---- EXCERPT
JOHNSON – Bakers and sweet makers – a shortage of sugar for Christmas?
LAST WEEK WE were at Walmart, shopping for ingredients to launch our annual Christmas baking cycle; the family does enjoy the usual Nanaimo Bars, Butter Tarts, Rocky Road and a number of other treats … and we needed sugar as well as a list of other stuff.
Imagine our surprise when we discovered that Walmart’s sugary shelves were as bare as Mother Hubbard’s cupboards. Not a single bag or box of granulated, icing or brown sugars … and we needed all of them. No biggie I figured, must be the pre-Christmas baking rush, I will try other stores during the following week.
So, I did try a number of different stores, only to discover the same scarcity of the sweet substance that documents much of our Christmas recipes.
Odd, but OK … I’m bound to stumble into some somewhere once the trucks arrive.
Famous last words.
--------
---- SOURCE DATA
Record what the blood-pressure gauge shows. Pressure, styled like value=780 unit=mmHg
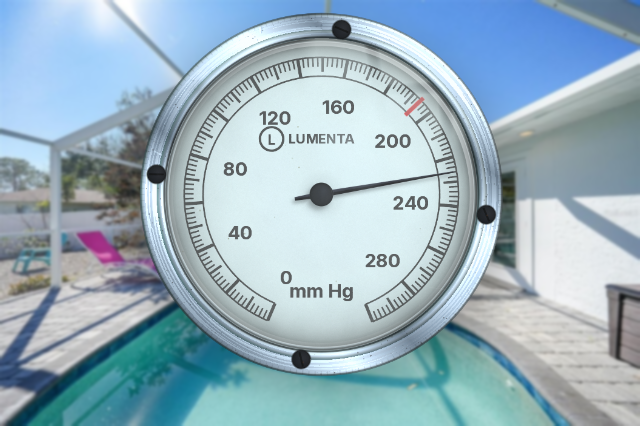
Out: value=226 unit=mmHg
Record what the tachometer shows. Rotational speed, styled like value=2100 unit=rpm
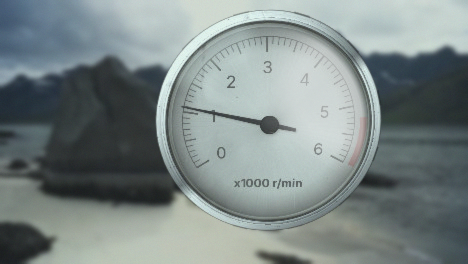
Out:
--------
(PROBLEM SET)
• a. Rewrite the column on the Christmas sugar shortage between "JOHNSON – Bakers" and "Famous last words.", inclusive, changing "Walmart" to "the grocery store" throughout.
• b. Carry the column on the Christmas sugar shortage forward from its final line.

(OUTPUTS IN ORDER)
• a.
JOHNSON – Bakers and sweet makers – a shortage of sugar for Christmas?
LAST WEEK WE were at the grocery store, shopping for ingredients to launch our annual Christmas baking cycle; the family does enjoy the usual Nanaimo Bars, Butter Tarts, Rocky Road and a number of other treats … and we needed sugar as well as a list of other stuff.
Imagine our surprise when we discovered that the grocery store’s sugary shelves were as bare as Mother Hubbard’s cupboards. Not a single bag or box of granulated, icing or brown sugars … and we needed all of them. No biggie I figured, must be the pre-Christmas baking rush, I will try other stores during the following week.
So, I did try a number of different stores, only to discover the same scarcity of the sweet substance that documents much of our Christmas recipes.
Odd, but OK … I’m bound to stumble into some somewhere once the trucks arrive.
Famous last words.

• b.
Fast forward to today, I was in Independent Grocer in North Hills, where the same shelves were barren … so I asked the nice lady at the till “what’s the deal with sugar?” “Oh,” she said “Rogers Sugar is on a labour strike.”
Wait … what? A deeply sinking feeling began to invade the depth of my stomach.
Christmas without … just without … cold shudder time.
My second thought was, ‘I keep up with news pretty well … why haven’t I heard of this one?’ Probably because of the Google and Facebook freeze on providing links to media publishers’ websites on the topic, keeping news pieces like this from getting to readers like me, but that’s another story.
A quick Google filled me in nicely, and I read up on a number of stories across Western Canada of bakeries and sweet shops being unable to prepare for the season which makes up much of their annual revenue.
Apparently, Canadians consume 1.2 million tons of refined sugars annually, and 94 per cent of it is refined from raw cane sugar at three refining operations in Vancouver, Toronto and Montreal. The Toronto refinery is owned by Redpath Sugar, while the Vancouver and Montreal refineries are run by Rogers Sugar.
The supply issue I discovered stems from the Vancouver refinery, where 138 striking workers have been off the job since Sept. 28.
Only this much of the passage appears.